Risk alınmadan önce aceleden, personel veya fon yetersizliğinden ve açıkça belli olan kavramları görmezden gelmekten kaçınılmalıdır. Bu işlemi yaparken, iyi bir şekilde oturtulmuş, iyi yapılmış proje yönetimi uygulamalarını benimsemek yeterli olacaktır.

Sonuç olarak, er ya da geç bir karar verilmesi zorunludur. Bunu yaparken risk almanın temel nedeni olan belli bir karşılığa veya ödüle ulaşmak olduğu asla unutulmamalıdır. “Belirli bir sonuca sınırlı kaynaklarla ulaşabilmek”, “Bitiş tarihini tutturmak veya takvimi iyileştirmek”, “Karlılığı artırmak”, “Müşteri tatminini arttırmak” risk alınmasının ardından kazanılabilecek faydalara örnek olarak gösterilebilir.

Hangi durumda olunursa olunsun, potansiyel faydanın tam olarak tanımlanması ve eğer mümkün ise ortak bir birim bazında (örneğin maliyet) ölçülebilmesi gereklidir.

Proje Yöneticileri için bazı pratik kurallar (rules-of-thumb) şöyle sıralanabilir.
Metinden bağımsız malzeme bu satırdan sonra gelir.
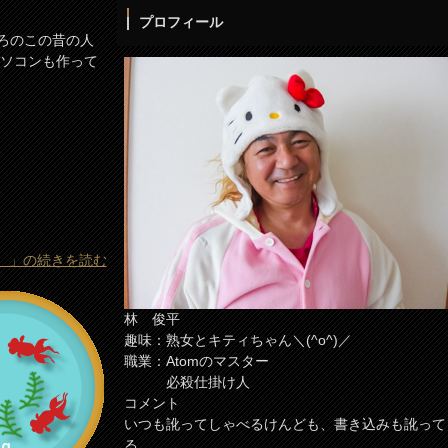
プロフィール
ろのこの昔の人
パソコンも作って
。」の続きを読む
林 俊平
趣味：熟女とキティちゃん＼(^o^)／
職業：Atomのマスター
必殺仕掛け人
コメント
いつも訛ってしゃべるけんども、書き込みも訛って
る。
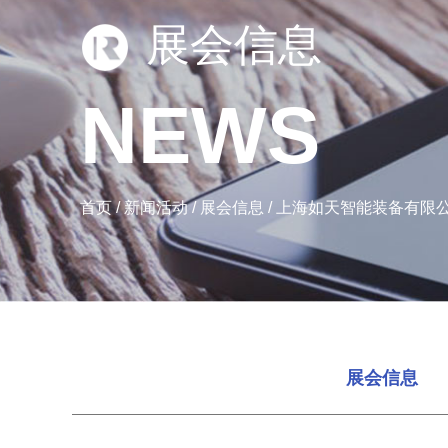
展会信息
N
E
W
S
首页
/
新闻活动
/
展会信息
/
上海如天智能装备有限公司
展会信息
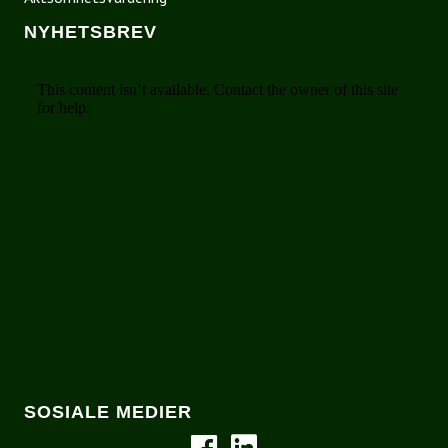
NYHETSBREV
SOSIALE MEDIER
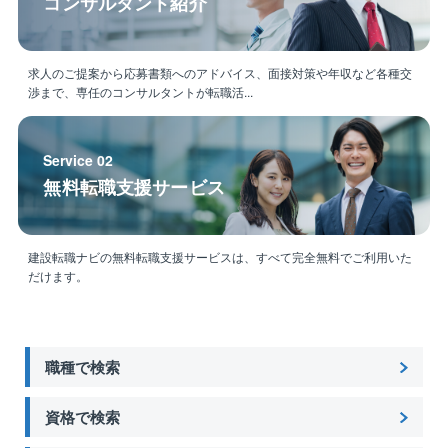
コンサルタント紹介
求人のご提案から応募書類へのアドバイス、面接対策や年収など各種交
渉まで、専任のコンサルタントが転職活...
Service 02
無料転職支援サービス
建設転職ナビの無料転職支援サービスは、すべて完全無料でご利用いた
だけます。
職種で検索
資格で検索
Eğer aşağıdaki durumlar söz konusu ise risk almamakta fayda vardır:

1. Organizasyon riskten dolayı oluşabilecek kaybı karşılayamayacak ise.

2. Riskin alınması ile ulaşılacak sonuç gerçek dışı olacak kadar iyi ise.

3. Proje veya içinde bulunulan durum bunun için değmez ise.

4. Olasılıklar projenin yararına olmayacak ise.

5. Yararlar tam olarak tanımlanmamış ise.

6. Çok fazla sayıda kabul edilebilir başka alternatifler var ise. (Sayı ne kadar fazla ise belirsizlik o kadar çoktur)

7. Risk proje hedeflerinden birini başarmıyor ise.

8. Eldeki veri iyi organize edilmemiş bir yapıda ise.

9. Sonuçları hesaplamak için yeterli veri yok ise.(Daha fazla veri elde edilmeli veya araştırma yapılmalı)

10. Riskin doğurabileceği kötü sonuçları iyileştirmek için bir rezerv (contingency) planı mevcut değil ise.

Kaynak: A Guide To Project Management Body of Knowledge (PMBOK) Third Edition.